┌─ Dataset
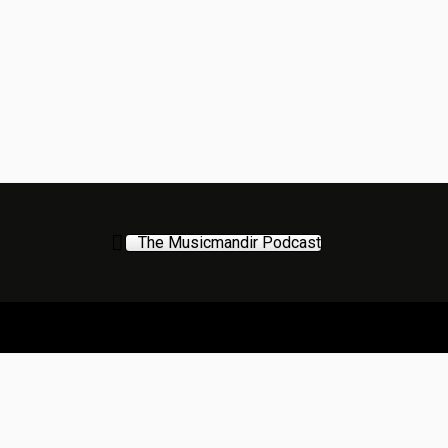
The Musicmandir Podcast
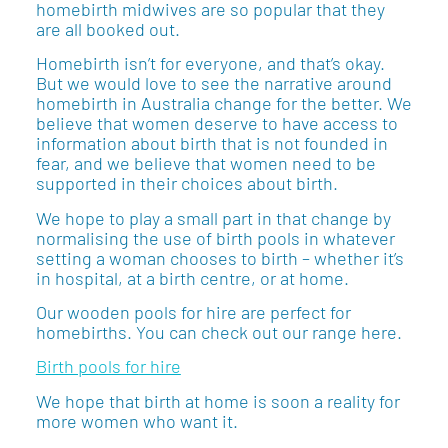
homebirth midwives are so popular that they
are all booked out.
Homebirth isn’t for everyone, and that’s okay.
But we would love to see the narrative around
homebirth in Australia change for the better. We
believe that women deserve to have access to
information about birth that is not founded in
fear, and we believe that women need to be
supported in their choices about birth.
We hope to play a small part in that change by
normalising the use of birth pools in whatever
setting a woman chooses to birth – whether it’s
in hospital, at a birth centre, or at home.
Our wooden pools for hire are perfect for
homebirths. You can check out our range here.
Birth pools for hire
We hope that birth at home is soon a reality for
more women who want it.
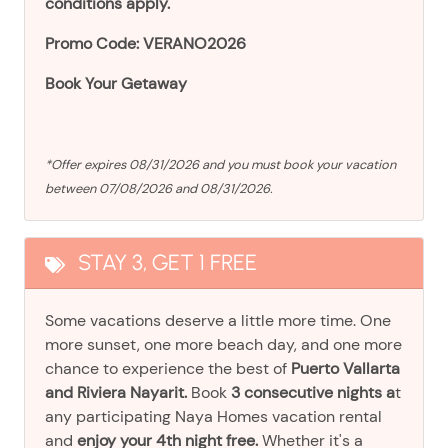
conditions apply.
Promo Code: VERANO2026
Book Your Getaway
*Offer expires 08/31/2026 and you must book your vacation
between 07/08/2026 and 08/31/2026.
STAY 3, GET 1 FREE
Some vacations deserve a little more time. One
more sunset, one more beach day, and one more
chance to experience the best of
Puerto Vallarta
and Riviera Nayarit.
Book
3 consecutive nights a
t
any participating Naya Homes vacation rental
and
enjoy your 4th night free.
Whether it's a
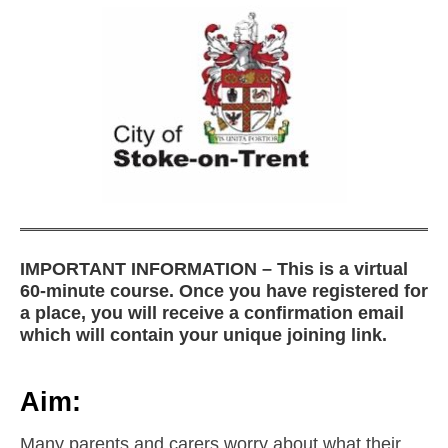
IMPORTANT INFORMATION – This is a virtual
60-minute course. Once you have registered for
a place, you will receive a confirmation email
which will contain your unique joining link.
Aim:
Many parents and carers worry about what their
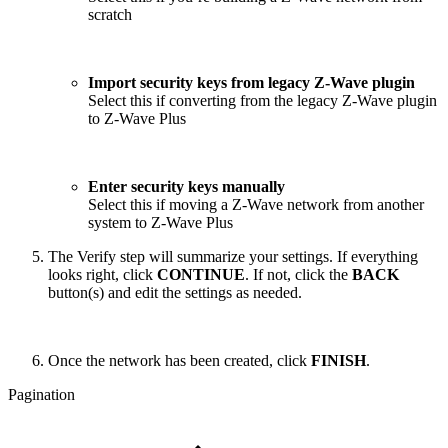
scratch
Import security keys from legacy Z-Wave plugin
Select this if converting from the legacy Z-Wave plugin
to Z-Wave Plus
Enter security keys manually
Select this if moving a Z-Wave network from another
system to Z-Wave Plus
The Verify step will summarize your settings. If everything
looks right, click
CONTINUE
. If not, click the
BACK
button(s) and edit the settings as needed.
Once the network has been created, click
FINISH
.
Pagination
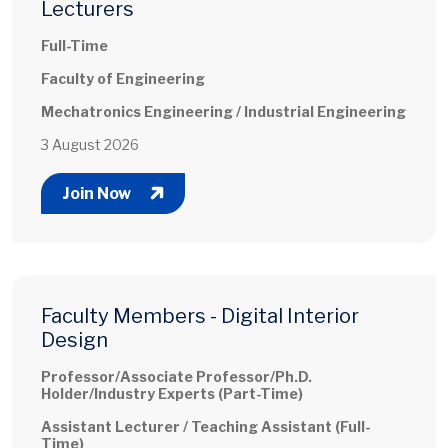
Lecturers
Full-Time
Faculty of Engineering
Mechatronics Engineering / Industrial Engineering
3 August 2026
Join Now
Faculty Members - Digital Interior
Design
Professor/Associate Professor/Ph.D.
Holder/Industry Experts (Part-Time)
Assistant Lecturer / Teaching Assistant (Full-
Time)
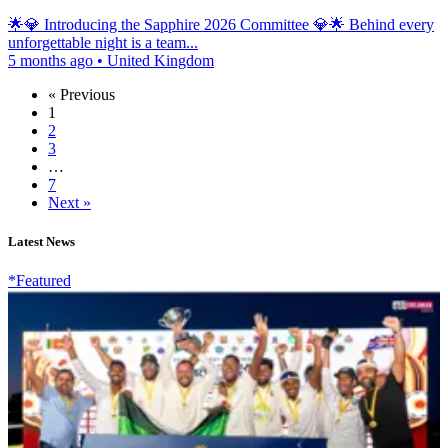
🌟💎 Introducing the Sapphire 2026 Committee 💎🌟 Behind every
unforgettable night is a team...
5 months ago
•
United Kingdom
« Previous
1
2
3
…
7
Next »
Latest News
*Featured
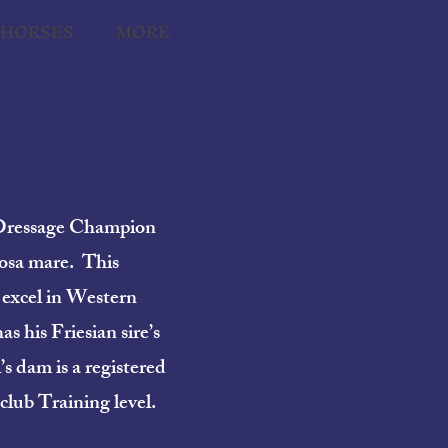
THORSES
MORE
) Dressage Champion
oosa mare. This
 excel in Western
s his Friesian sire’s
s dam is a registered
club Training level.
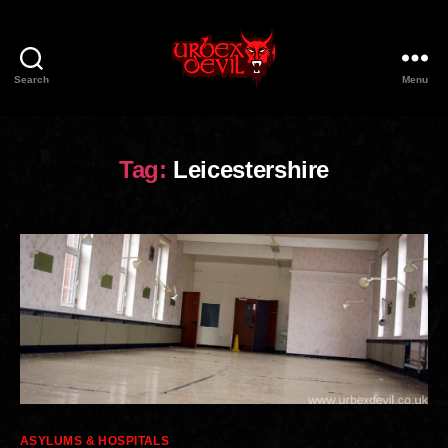
Search
Menu
Urbex
Devil
Tag:
Leicestershire
Categories
ASYLUMS & HOSPITALS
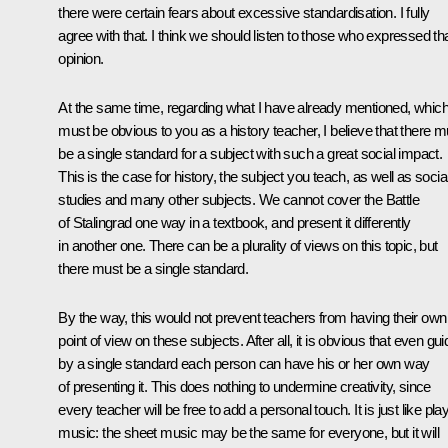
there were certain fears about excessive standardisation. I fully
agree with that. I think we should listen to those who expressed th
opinion.
At the same time, regarding what I have already mentioned, whic
must be obvious to you as a history teacher, I believe that there m
be a single standard for a subject with such a great social impact.
This is the case for history, the subject you teach, as well as socia
studies and many other subjects. We cannot cover the Battle
of Stalingrad one way in a textbook, and present it differently
in another one. There can be a plurality of views on this topic, but
there must be a single standard.
By the way, this would not prevent teachers from having their own
point of view on these subjects. After all, it is obvious that even gu
by a single standard each person can have his or her own way
of presenting it. This does nothing to undermine creativity, since
every teacher will be free to add a personal touch. It is just like pla
music: the sheet music may be the same for everyone, but it will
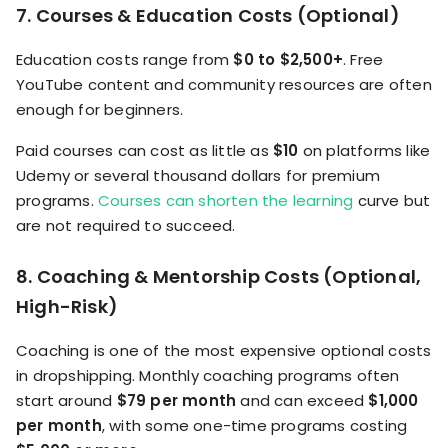
7. Courses & Education Costs (Optional)
Education costs range from
$0 to $2,500+
. Free
YouTube content and community resources are often
enough for beginners.
Paid courses can cost as little as
$10
on platforms like
Udemy or several thousand dollars for premium
programs.
Courses can shorten the learning
curve but
are not required to succeed.
8. Coaching & Mentorship Costs (Optional,
High-Risk)
Coaching is one of the most expensive optional costs
in dropshipping. Monthly coaching programs often
start around
$79 per month
and can exceed
$1,000
per month
, with some one-time programs costing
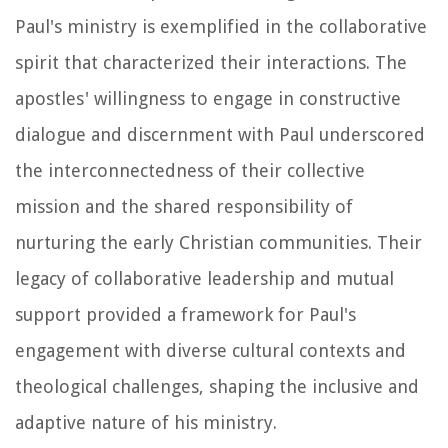
Paul's ministry is exemplified in the collaborative
spirit that characterized their interactions. The
apostles' willingness to engage in constructive
dialogue and discernment with Paul underscored
the interconnectedness of their collective
mission and the shared responsibility of
nurturing the early Christian communities. Their
legacy of collaborative leadership and mutual
support provided a framework for Paul's
engagement with diverse cultural contexts and
theological challenges, shaping the inclusive and
adaptive nature of his ministry.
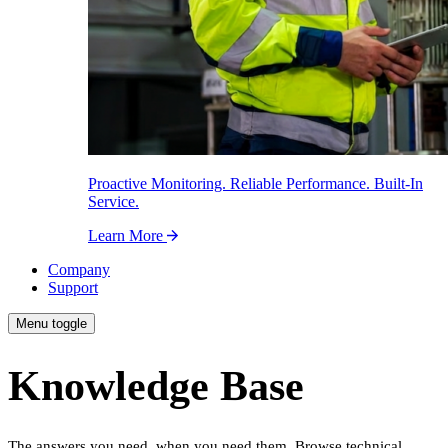
Proactive Monitoring. Reliable Performance. Built-In
Service.
Learn More
Company
Support
Menu toggle
Knowledge Base
The answers you need, when you need them. Browse technical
└─
- _Request_: Exactly reproduce the lines above, starting at the one that contains "more women who want it." and ending at the one that contains "chance to experience the best of", both inclusive; leave the pictures out and add no other lines.

- _Answer to this task_:
more women who want it.
conditions apply.
Promo Code: VERANO2026
Book Your Getaway
*Offer expires 08/31/2026 and you must book your vacation
between 07/08/2026 and 08/31/2026.
STAY 3, GET 1 FREE
Some vacations deserve a little more time. One
more sunset, one more beach day, and one more
chance to experience the best of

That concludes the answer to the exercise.